- Location within the regional unit
- Vrachasi Location within Greece
- Coordinates: 35°16′N 25°34′E﻿ / ﻿35.267°N 25.567°E
- Country: Greece
- Administrative region: Crete
- Regional unit: Lasithi
- Municipality: Agios Nikolaos

Area
- • Municipal unit: 63.4 km^{2} (24.5 sq mi)
- Elevation: 126 m (413 ft)

Population (2021)
- • Municipal unit: 1,903
- • Municipal unit density: 30.0/km^{2} (77.7/sq mi)
- Time zone: UTC+2 (EET)
- • Summer (DST): UTC+3 (EEST)
- Vehicle registration: AN

= Vrachasi =

Vrachasi (Βραχάσι) is a village and a former municipality in the Lasithi regional unit, Crete, Greece. Since the 2011 local government reform it is part of the municipality of Agios Nikolaos, of which it is a municipal unit. The municipal unit has an area of 63.41 km2.

==Main sights==
Vrachasi is a village of a few hundred people and typical of many around the area, but it has some interesting features and the traditional Cretan architecture is well preserved here.

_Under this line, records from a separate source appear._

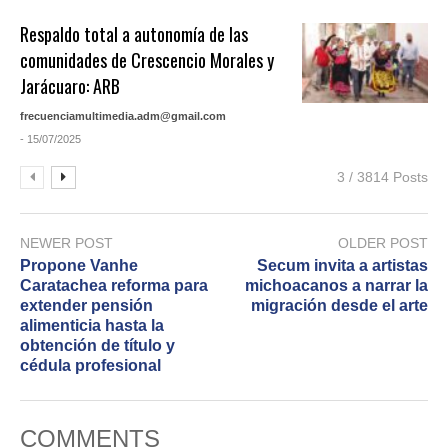
Respaldo total a autonomía de las
comunidades de Crescencio Morales y
Jarácuaro: ARB
frecuenciamultimedia.adm@gmail.com
- 15/07/2025
3 / 3814 Posts
NEWER POST
OLDER POST
Propone Vanhe
Secum invita a artistas
Caratachea reforma para
michoacanos a narrar la
extender pensión
migración desde el arte
alimenticia hasta la
obtención de título y
cédula profesional
COMMENTS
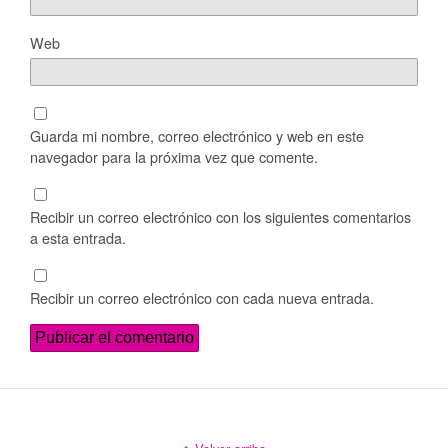
Web
Guarda mi nombre, correo electrónico y web en este
navegador para la próxima vez que comente.
Recibir un correo electrónico con los siguientes comentarios
a esta entrada.
Recibir un correo electrónico con cada nueva entrada.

The main square of Vrachasi sits close to the road and has a wide view into the valley below, through which the main highway between Agios Nikolaos and Heraklion passes.

Support for Vrachasi's municipal independence has been expressed through hand-painted declarations reading 'Dimos Vrachasiou' around the area, including near Sisi and Milatos.